** PROBLEM TO WORK ON **
Give back the listing underneath, unchanged and complete.

** RECORDED INFORMATION **
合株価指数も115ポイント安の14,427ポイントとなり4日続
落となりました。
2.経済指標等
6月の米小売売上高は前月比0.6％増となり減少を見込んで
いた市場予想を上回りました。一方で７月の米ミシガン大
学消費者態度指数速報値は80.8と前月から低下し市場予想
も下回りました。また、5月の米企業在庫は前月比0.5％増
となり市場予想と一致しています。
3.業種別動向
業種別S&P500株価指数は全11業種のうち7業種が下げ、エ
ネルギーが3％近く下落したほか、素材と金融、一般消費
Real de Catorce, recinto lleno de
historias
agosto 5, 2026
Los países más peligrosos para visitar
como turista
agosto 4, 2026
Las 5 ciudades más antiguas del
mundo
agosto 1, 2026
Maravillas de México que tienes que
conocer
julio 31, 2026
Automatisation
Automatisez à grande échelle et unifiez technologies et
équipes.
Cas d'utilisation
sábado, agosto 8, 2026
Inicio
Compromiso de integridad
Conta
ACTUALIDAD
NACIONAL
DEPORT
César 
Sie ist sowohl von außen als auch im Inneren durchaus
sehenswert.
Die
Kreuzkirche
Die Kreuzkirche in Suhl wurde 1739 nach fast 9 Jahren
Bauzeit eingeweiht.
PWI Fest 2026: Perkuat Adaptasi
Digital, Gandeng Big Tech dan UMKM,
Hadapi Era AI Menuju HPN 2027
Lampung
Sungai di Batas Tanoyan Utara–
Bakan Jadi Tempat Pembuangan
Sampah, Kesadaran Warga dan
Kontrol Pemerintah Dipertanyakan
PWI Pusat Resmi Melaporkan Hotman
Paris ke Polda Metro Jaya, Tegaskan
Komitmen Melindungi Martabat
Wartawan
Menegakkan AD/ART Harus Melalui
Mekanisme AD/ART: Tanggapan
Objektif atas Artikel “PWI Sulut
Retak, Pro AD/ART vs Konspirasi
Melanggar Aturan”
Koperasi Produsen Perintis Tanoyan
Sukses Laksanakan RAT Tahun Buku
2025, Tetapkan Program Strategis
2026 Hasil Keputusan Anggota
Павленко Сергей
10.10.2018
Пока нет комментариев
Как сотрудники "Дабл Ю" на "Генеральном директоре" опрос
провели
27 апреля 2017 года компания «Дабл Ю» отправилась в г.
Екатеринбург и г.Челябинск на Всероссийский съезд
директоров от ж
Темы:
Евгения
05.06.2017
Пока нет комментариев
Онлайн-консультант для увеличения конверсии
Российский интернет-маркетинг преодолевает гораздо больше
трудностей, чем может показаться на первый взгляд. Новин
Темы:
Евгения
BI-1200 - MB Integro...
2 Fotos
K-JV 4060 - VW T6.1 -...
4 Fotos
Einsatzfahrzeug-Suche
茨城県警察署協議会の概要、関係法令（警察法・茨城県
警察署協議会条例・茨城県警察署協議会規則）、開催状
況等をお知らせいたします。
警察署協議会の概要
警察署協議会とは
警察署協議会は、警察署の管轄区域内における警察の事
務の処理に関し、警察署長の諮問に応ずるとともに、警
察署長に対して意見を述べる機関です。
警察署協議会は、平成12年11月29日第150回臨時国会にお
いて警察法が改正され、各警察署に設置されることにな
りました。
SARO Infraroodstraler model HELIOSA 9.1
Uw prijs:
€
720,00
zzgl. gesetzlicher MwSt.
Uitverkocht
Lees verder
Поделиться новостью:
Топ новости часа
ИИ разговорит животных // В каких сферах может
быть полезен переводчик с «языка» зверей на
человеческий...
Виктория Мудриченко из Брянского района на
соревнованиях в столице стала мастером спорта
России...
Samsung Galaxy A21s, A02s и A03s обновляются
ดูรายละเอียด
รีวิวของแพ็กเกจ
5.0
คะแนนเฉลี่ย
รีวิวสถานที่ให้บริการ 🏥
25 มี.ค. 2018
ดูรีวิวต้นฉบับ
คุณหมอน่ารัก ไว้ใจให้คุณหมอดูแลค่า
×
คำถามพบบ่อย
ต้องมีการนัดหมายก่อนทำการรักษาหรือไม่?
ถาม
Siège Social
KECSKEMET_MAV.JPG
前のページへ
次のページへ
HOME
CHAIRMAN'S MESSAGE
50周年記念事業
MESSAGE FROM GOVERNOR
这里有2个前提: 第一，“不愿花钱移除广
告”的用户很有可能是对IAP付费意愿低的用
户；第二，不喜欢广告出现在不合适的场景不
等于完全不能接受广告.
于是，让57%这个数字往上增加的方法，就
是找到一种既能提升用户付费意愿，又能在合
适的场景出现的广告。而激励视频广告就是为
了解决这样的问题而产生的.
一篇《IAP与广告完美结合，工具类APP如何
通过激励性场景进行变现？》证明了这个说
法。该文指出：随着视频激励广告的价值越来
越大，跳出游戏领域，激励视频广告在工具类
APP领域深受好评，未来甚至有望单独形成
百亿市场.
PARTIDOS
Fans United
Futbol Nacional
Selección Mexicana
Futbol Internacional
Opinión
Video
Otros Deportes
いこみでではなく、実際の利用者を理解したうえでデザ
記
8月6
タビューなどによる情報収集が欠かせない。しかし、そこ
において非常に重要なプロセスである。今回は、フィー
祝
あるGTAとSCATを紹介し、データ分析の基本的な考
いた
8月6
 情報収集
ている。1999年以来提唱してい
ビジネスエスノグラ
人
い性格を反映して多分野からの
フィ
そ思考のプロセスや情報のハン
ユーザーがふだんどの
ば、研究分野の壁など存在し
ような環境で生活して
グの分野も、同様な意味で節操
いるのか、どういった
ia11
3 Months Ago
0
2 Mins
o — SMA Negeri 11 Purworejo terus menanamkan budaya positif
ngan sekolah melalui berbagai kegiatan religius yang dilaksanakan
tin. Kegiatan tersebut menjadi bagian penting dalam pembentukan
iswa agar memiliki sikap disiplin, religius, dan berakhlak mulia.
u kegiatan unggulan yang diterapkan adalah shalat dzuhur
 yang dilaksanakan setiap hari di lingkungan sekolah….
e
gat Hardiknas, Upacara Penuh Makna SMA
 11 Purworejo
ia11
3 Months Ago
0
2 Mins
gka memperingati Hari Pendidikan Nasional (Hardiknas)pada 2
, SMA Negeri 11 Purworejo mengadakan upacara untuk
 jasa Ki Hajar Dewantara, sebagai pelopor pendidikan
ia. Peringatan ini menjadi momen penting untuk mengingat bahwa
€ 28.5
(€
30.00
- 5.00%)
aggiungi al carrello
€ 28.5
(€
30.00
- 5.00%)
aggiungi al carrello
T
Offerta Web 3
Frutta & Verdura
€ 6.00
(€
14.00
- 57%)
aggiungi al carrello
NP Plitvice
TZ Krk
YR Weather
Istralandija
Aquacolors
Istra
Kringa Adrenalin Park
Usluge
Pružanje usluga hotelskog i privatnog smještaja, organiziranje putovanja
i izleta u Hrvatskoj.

** WRITTEN RESPONSE **
合株価指数も115ポイント安の14,427ポイントとなり4日続
落となりました。
2.経済指標等
6月の米小売売上高は前月比0.6％増となり減少を見込んで
いた市場予想を上回りました。一方で７月の米ミシガン大
学消費者態度指数速報値は80.8と前月から低下し市場予想
も下回りました。また、5月の米企業在庫は前月比0.5％増
となり市場予想と一致しています。
3.業種別動向
業種別S&P500株価指数は全11業種のうち7業種が下げ、エ
ネルギーが3％近く下落したほか、素材と金融、一般消費
Real de Catorce, recinto lleno de
historias
agosto 5, 2026
Los países más peligrosos para visitar
como turista
agosto 4, 2026
Las 5 ciudades más antiguas del
mundo
agosto 1, 2026
Maravillas de México que tienes que
conocer
julio 31, 2026
Automatisation
Automatisez à grande échelle et unifiez technologies et
équipes.
Cas d'utilisation
sábado, agosto 8, 2026
Inicio
Compromiso de integridad
Conta
ACTUALIDAD
NACIONAL
DEPORT
César 
Sie ist sowohl von außen als auch im Inneren durchaus
sehenswert.
Die
Kreuzkirche
Die Kreuzkirche in Suhl wurde 1739 nach fast 9 Jahren
Bauzeit eingeweiht.
PWI Fest 2026: Perkuat Adaptasi
Digital, Gandeng Big Tech dan UMKM,
Hadapi Era AI Menuju HPN 2027
Lampung
Sungai di Batas Tanoyan Utara–
Bakan Jadi Tempat Pembuangan
Sampah, Kesadaran Warga dan
Kontrol Pemerintah Dipertanyakan
PWI Pusat Resmi Melaporkan Hotman
Paris ke Polda Metro Jaya, Tegaskan
Komitmen Melindungi Martabat
Wartawan
Menegakkan AD/ART Harus Melalui
Mekanisme AD/ART: Tanggapan
Objektif atas Artikel “PWI Sulut
Retak, Pro AD/ART vs Konspirasi
Melanggar Aturan”
Koperasi Produsen Perintis Tanoyan
Sukses Laksanakan RAT Tahun Buku
2025, Tetapkan Program Strategis
2026 Hasil Keputusan Anggota
Павленко Сергей
10.10.2018
Пока нет комментариев
Как сотрудники "Дабл Ю" на "Генеральном директоре" опрос
провели
27 апреля 2017 года компания «Дабл Ю» отправилась в г.
Екатеринбург и г.Челябинск на Всероссийский съезд
директоров от ж
Темы:
Евгения
05.06.2017
Пока нет комментариев
Онлайн-консультант для увеличения конверсии
Российский интернет-маркетинг преодолевает гораздо больше
трудностей, чем может показаться на первый взгляд. Новин
Темы:
Евгения
BI-1200 - MB Integro...
2 Fotos
K-JV 4060 - VW T6.1 -...
4 Fotos
Einsatzfahrzeug-Suche
茨城県警察署協議会の概要、関係法令（警察法・茨城県
警察署協議会条例・茨城県警察署協議会規則）、開催状
況等をお知らせいたします。
警察署協議会の概要
警察署協議会とは
警察署協議会は、警察署の管轄区域内における警察の事
務の処理に関し、警察署長の諮問に応ずるとともに、警
察署長に対して意見を述べる機関です。
警察署協議会は、平成12年11月29日第150回臨時国会にお
いて警察法が改正され、各警察署に設置されることにな
りました。
SARO Infraroodstraler model HELIOSA 9.1
Uw prijs:
€
720,00
zzgl. gesetzlicher MwSt.
Uitverkocht
Lees verder
Поделиться новостью:
Топ новости часа
ИИ разговорит животных // В каких сферах может
быть полезен переводчик с «языка» зверей на
человеческий...
Виктория Мудриченко из Брянского района на
соревнованиях в столице стала мастером спорта
России...
Samsung Galaxy A21s, A02s и A03s обновляются
ดูรายละเอียด
รีวิวของแพ็กเกจ
5.0
คะแนนเฉลี่ย
รีวิวสถานที่ให้บริการ 🏥
25 มี.ค. 2018
ดูรีวิวต้นฉบับ
คุณหมอน่ารัก ไว้ใจให้คุณหมอดูแลค่า
×
คำถามพบบ่อย
ต้องมีการนัดหมายก่อนทำการรักษาหรือไม่?
ถาม
Siège Social
KECSKEMET_MAV.JPG
前のページへ
次のページへ
HOME
CHAIRMAN'S MESSAGE
50周年記念事業
MESSAGE FROM GOVERNOR
这里有2个前提: 第一，“不愿花钱移除广
告”的用户很有可能是对IAP付费意愿低的用
户；第二，不喜欢广告出现在不合适的场景不
等于完全不能接受广告.
于是，让57%这个数字往上增加的方法，就
是找到一种既能提升用户付费意愿，又能在合
适的场景出现的广告。而激励视频广告就是为
了解决这样的问题而产生的.
一篇《IAP与广告完美结合，工具类APP如何
通过激励性场景进行变现？》证明了这个说
法。该文指出：随着视频激励广告的价值越来
越大，跳出游戏领域，激励视频广告在工具类
APP领域深受好评，未来甚至有望单独形成
百亿市场.
PARTIDOS
Fans United
Futbol Nacional
Selección Mexicana
Futbol Internacional
Opinión
Video
Otros Deportes
いこみでではなく、実際の利用者を理解したうえでデザ
記
8月6
タビューなどによる情報収集が欠かせない。しかし、そこ
において非常に重要なプロセスである。今回は、フィー
祝
あるGTAとSCATを紹介し、データ分析の基本的な考
いた
8月6
 情報収集
ている。1999年以来提唱してい
ビジネスエスノグラ
人
い性格を反映して多分野からの
フィ
そ思考のプロセスや情報のハン
ユーザーがふだんどの
ば、研究分野の壁など存在し
ような環境で生活して
グの分野も、同様な意味で節操
いるのか、どういった
ia11
3 Months Ago
0
2 Mins
o — SMA Negeri 11 Purworejo terus menanamkan budaya positif
ngan sekolah melalui berbagai kegiatan religius yang dilaksanakan
tin. Kegiatan tersebut menjadi bagian penting dalam pembentukan
iswa agar memiliki sikap disiplin, religius, dan berakhlak mulia.
u kegiatan unggulan yang diterapkan adalah shalat dzuhur
 yang dilaksanakan setiap hari di lingkungan sekolah….
e
gat Hardiknas, Upacara Penuh Makna SMA
 11 Purworejo
ia11
3 Months Ago
0
2 Mins
gka memperingati Hari Pendidikan Nasional (Hardiknas)pada 2
, SMA Negeri 11 Purworejo mengadakan upacara untuk
 jasa Ki Hajar Dewantara, sebagai pelopor pendidikan
ia. Peringatan ini menjadi momen penting untuk mengingat bahwa
€ 28.5
(€
30.00
- 5.00%)
aggiungi al carrello
€ 28.5
(€
30.00
- 5.00%)
aggiungi al carrello
T
Offerta Web 3
Frutta & Verdura
€ 6.00
(€
14.00
- 57%)
aggiungi al carrello
NP Plitvice
TZ Krk
YR Weather
Istralandija
Aquacolors
Istra
Kringa Adrenalin Park
Usluge
Pružanje usluga hotelskog i privatnog smještaja, organiziranje putovanja
i izleta u Hrvatskoj.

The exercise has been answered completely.